Detox diets, cleanses, and specific foods can remove toxins from your body.
The liver, kidneys, lungs, and skin already detoxify the body effectively. There is no scientific evidence that detox diets, cleanses, or supplements remove toxins better than these organs do.
What changed?
In the summer of 1984, a health magazine advertisement promised something direct and appealing: a seven-day juice cleanse that would flush toxins from the liver and colon, restore energy, clarify skin, and reset digestion. The ad was not unusual. By the mid-1980s, commercial detoxification programs had become a durable fixture of the American wellness market, offering cleanses, fasts, colonics, and supplement regimens under the shared premise that the modern body accumulates harmful substances and requires periodic assisted evacuation.
The premise had a certain intuitive logic. Industrial society genuinely does expose people to synthetic chemicals, air pollutants, pesticide residues, and processed food additives. If these substances enter the body, the suggestion that they also need to leave the body has a commonsense coherence that maps onto folk medicine traditions across many cultures. Purging and fasting as routes to health appear in ancient Egyptian medical papyri, in Hippocratic medicine, and in nineteenth-century American naturopathy. The commercial detox industry of the late twentieth century built its vocabulary, toxins, cleansing, purification, on a very old intuition.
What the industry did not engage with was the physiology of what actually happens to chemicals that enter the human body. The liver, the organ most central to the detox pitch, is an elaborate chemical processing plant that operates continuously without assistance. Hepatocytes, the liver's functional cells, convert lipid-soluble compounds into water-soluble forms through a two-phase process that makes them easier to excrete. Phase I reactions, carried out largely by cytochrome P450 enzymes, break down compounds through oxidation, reduction, and hydrolysis. Phase II reactions conjugate the products with molecules like glucuronic acid or sulfate, tagging them for removal through bile or urine. The kidneys filter approximately 200 liters of blood per day, excreting waste products and maintaining electrolyte balance with a precision no commercial intervention has come close to replicating.

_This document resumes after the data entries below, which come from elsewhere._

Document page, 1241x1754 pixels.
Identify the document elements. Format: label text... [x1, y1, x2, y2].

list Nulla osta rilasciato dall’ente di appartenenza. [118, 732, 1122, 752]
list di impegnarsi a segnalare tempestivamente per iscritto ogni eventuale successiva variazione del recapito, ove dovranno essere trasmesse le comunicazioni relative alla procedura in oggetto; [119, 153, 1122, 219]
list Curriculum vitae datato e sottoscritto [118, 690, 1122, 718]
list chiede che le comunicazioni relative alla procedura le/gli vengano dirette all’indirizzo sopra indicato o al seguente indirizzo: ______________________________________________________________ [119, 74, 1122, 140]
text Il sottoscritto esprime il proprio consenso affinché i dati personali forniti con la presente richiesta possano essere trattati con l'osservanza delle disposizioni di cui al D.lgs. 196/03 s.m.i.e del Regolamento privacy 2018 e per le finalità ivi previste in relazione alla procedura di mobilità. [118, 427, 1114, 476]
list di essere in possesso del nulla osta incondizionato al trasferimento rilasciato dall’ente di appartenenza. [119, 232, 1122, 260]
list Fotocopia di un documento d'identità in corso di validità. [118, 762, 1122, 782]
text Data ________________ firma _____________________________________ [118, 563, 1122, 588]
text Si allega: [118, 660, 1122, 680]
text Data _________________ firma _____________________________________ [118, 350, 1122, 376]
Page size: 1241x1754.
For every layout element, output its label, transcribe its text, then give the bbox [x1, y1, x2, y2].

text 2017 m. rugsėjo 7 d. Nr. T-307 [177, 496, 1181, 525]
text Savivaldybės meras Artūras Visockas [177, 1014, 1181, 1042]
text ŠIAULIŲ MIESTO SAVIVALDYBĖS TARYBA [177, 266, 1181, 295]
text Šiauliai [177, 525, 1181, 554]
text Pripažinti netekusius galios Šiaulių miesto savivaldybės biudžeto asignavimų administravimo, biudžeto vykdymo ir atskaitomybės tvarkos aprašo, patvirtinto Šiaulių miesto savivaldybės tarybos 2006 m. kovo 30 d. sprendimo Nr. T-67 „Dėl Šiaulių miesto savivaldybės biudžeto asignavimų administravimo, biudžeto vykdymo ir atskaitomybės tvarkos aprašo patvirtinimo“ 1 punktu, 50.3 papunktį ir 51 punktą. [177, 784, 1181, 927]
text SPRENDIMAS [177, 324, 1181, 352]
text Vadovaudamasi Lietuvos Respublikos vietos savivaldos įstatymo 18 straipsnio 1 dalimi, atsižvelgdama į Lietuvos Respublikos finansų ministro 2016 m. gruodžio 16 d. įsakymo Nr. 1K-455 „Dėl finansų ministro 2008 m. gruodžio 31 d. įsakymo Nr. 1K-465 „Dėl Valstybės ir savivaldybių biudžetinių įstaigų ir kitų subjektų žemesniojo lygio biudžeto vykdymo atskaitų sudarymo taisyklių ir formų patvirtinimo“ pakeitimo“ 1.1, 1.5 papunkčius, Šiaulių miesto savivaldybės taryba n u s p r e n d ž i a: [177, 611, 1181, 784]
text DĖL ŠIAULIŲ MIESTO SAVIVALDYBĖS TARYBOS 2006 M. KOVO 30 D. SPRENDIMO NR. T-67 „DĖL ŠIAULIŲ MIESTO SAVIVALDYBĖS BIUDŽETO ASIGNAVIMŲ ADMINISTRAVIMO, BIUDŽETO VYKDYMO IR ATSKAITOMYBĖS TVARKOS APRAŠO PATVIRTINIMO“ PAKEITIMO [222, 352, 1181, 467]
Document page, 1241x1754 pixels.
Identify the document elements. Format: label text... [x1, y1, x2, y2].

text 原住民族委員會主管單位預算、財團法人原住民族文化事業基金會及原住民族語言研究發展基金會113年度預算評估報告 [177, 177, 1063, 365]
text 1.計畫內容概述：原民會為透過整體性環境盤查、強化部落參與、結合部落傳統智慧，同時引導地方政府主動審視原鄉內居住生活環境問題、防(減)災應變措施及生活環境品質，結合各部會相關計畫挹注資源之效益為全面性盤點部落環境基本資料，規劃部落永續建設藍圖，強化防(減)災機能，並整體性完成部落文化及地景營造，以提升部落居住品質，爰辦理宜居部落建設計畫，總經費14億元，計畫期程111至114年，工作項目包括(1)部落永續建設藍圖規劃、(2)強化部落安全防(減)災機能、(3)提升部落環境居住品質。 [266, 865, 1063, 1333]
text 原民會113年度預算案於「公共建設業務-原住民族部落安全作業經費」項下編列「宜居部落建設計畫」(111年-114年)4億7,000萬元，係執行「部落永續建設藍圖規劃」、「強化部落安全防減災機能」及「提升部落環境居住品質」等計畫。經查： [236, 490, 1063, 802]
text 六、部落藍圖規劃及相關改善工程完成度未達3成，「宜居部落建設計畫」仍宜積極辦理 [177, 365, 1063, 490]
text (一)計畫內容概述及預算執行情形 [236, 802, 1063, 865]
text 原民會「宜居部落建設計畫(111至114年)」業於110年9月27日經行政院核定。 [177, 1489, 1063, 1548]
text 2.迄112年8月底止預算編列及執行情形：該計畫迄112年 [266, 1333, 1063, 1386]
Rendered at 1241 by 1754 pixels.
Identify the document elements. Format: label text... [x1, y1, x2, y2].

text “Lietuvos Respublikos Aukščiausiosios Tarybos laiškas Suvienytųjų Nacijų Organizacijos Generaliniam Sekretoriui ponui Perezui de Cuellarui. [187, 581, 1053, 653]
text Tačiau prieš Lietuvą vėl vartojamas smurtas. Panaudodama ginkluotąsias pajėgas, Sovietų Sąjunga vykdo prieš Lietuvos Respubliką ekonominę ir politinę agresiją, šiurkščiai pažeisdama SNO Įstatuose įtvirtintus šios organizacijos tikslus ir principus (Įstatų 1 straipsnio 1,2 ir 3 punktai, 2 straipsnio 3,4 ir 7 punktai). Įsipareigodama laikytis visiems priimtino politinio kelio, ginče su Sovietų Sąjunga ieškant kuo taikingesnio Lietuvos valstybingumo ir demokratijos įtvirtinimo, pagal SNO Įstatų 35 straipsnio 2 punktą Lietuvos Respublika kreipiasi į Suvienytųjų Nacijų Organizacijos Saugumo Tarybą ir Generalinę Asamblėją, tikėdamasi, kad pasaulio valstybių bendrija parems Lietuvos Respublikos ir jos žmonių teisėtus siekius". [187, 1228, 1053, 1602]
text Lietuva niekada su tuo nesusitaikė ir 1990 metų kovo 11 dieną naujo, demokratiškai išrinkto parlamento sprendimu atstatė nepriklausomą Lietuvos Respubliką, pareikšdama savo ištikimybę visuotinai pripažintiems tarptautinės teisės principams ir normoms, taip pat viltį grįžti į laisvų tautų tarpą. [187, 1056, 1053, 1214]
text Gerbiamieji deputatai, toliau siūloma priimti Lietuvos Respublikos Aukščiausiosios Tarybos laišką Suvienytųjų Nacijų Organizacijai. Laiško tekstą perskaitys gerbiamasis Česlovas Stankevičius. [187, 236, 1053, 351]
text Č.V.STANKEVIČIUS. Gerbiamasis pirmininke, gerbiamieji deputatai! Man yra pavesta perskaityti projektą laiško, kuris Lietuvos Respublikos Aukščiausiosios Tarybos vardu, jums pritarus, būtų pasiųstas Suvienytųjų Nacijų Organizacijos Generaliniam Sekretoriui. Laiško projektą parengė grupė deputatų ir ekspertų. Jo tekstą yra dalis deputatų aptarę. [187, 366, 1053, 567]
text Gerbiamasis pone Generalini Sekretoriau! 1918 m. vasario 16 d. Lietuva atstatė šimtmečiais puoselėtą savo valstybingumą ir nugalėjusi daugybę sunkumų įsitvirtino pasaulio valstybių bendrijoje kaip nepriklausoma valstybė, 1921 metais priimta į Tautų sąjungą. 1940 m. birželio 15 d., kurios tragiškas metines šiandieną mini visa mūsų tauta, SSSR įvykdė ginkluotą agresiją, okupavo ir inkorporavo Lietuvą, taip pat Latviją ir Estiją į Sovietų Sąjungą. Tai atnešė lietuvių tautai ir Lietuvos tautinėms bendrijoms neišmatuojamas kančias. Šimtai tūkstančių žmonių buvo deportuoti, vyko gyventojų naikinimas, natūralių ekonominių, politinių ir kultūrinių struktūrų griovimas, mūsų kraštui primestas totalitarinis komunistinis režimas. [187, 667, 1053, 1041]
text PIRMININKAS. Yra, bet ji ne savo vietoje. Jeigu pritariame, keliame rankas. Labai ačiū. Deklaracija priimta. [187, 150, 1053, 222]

Researchers who have attempted to evaluate commercial detox products encounter a consistent problem: the products do not specify which toxins they are removing or provide methods to detect whether removal has occurred. A 2015 review published in the Journal of Human Nutrition and Dietetics, examining fifteen trials of commercial detox interventions, found that none met the minimal criteria for rigorous evaluation, no randomized controlled trials existed, sample sizes were tiny, and outcome measures were subjective. The review noted that the term detox as used commercially was not defined in any consistent biochemical sense.
The gap between the physiology and the marketing has been described by researchers as a definitional evasion: the products promise to remove toxins without ever specifying the toxins, making the claim impossible to test and impossible to falsify. Individual ingredients in some commercial detox products, milk thistle, dandelion root, have genuine effects on liver enzyme activity, which are real if modest. But the translation from affects a liver enzyme to removes toxins better than your liver already does is not supported by evidence. Ironically, some supplement ingredients marketed as liver-protective have themselves been linked to drug-induced liver injury in case reports documented by the FDA and academic hepatologists.
The wellness industry built on detoxification did not arise from any clinical finding. It arose from a vocabulary that sounded medical, aimed at a genuine anxiety about environmental contamination, and was never subjected to the testing that would have either validated or eliminated it. The liver and kidneys have been performing the actual work continuously since before the industry existed. The cleanse, in the end, cleanses only the wallet.